Put the text lines of every item below into a JSON list of strings, one string per line, skipping blank lines. Leave the pictures out of the answer.

· · · ·

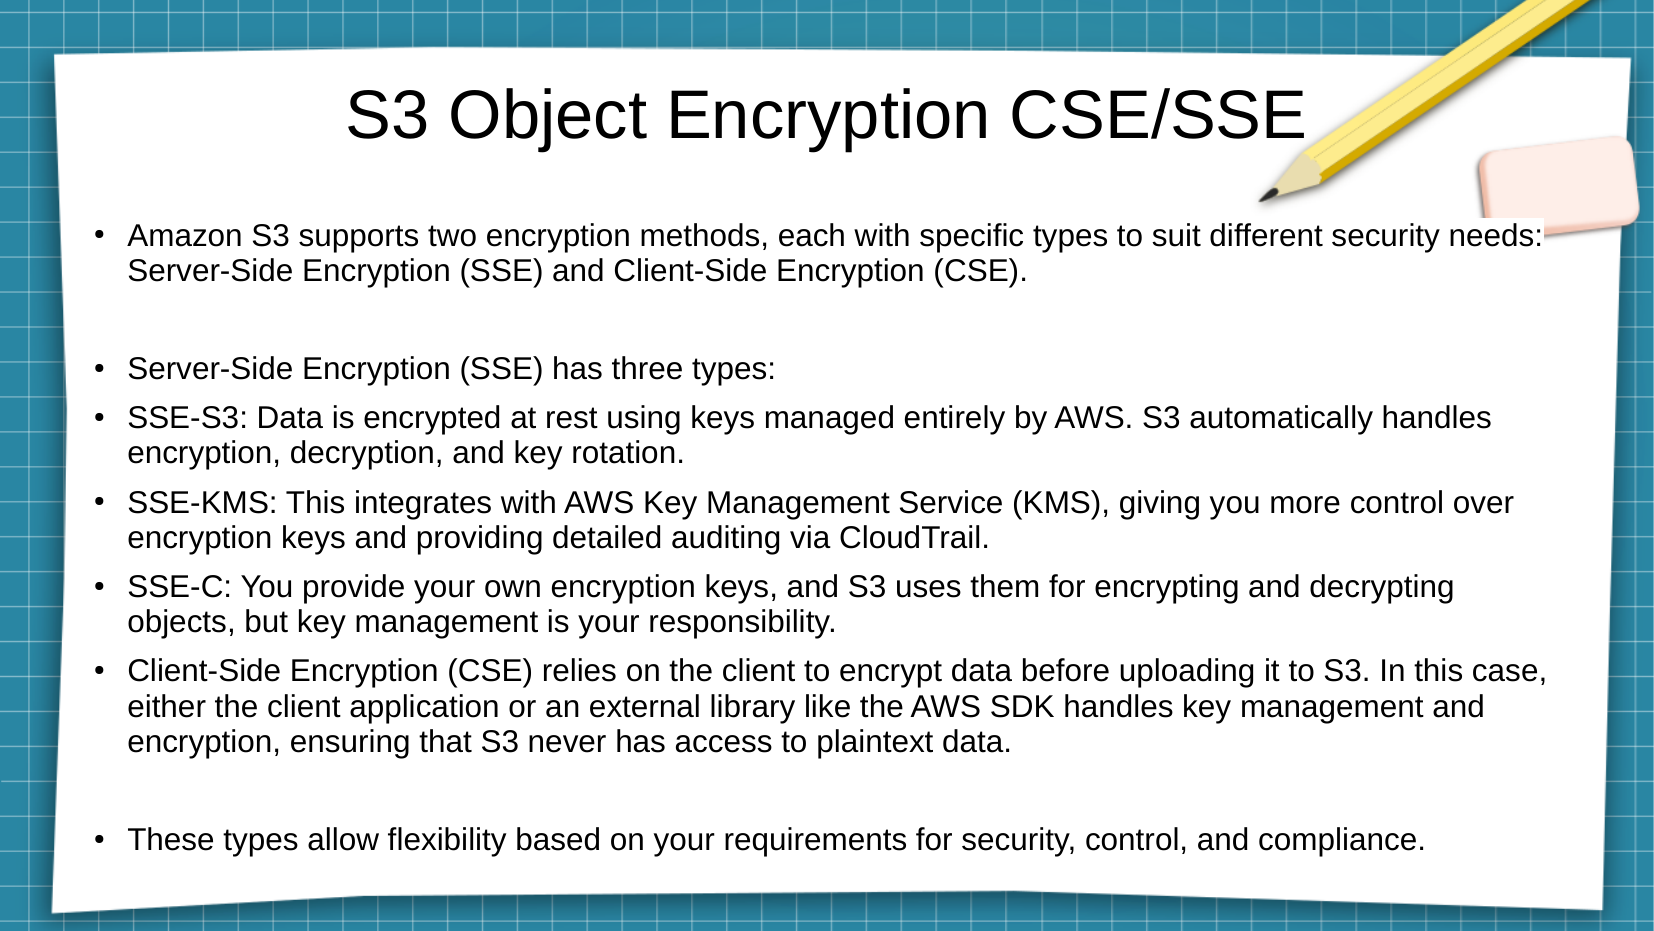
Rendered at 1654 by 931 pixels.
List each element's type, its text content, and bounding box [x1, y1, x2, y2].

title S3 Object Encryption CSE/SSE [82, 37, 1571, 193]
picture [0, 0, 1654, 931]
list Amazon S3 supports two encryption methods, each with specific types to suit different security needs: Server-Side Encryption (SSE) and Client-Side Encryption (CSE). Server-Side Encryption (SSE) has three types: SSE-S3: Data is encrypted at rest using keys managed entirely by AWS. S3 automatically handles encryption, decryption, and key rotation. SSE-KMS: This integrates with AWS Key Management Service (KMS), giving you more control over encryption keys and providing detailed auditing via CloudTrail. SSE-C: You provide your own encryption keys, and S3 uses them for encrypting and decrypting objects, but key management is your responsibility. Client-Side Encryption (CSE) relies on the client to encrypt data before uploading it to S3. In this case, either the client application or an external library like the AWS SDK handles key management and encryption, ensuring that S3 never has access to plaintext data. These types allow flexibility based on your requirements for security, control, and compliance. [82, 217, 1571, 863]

· · · ·

* **Solution below**
[
  "Rendered at 1654 by 931 pixels.",
  "List each element's type, its text content, and bounding box [x1, y1, x2, y2].",
  "title S3 Object Encryption CSE/SSE [82, 37, 1571, 193]",
  "picture [0, 0, 1654, 931]",
  "list Amazon S3 supports two encryption methods, each with specific types to suit different security needs: Server-Side Encryption (SSE) and Client-Side Encryption (CSE). Server-Side Encryption (SSE) has three types: SSE-S3: Data is encrypted at rest using keys managed entirely by AWS. S3 automatically handles encryption, decryption, and key rotation. SSE-KMS: This integrates with AWS Key Management Service (KMS), giving you more control over encryption keys and providing detailed auditing via CloudTrail. SSE-C: You provide your own encryption keys, and S3 uses them for encrypting and decrypting objects, but key management is your responsibility. Client-Side Encryption (CSE) relies on the client to encrypt data before uploading it to S3. In this case, either the client application or an external library like the AWS SDK handles key management and encryption, ensuring that S3 never has access to plaintext data. These types allow flexibility based on your requirements for security, control, and compliance. [82, 217, 1571, 863]"
]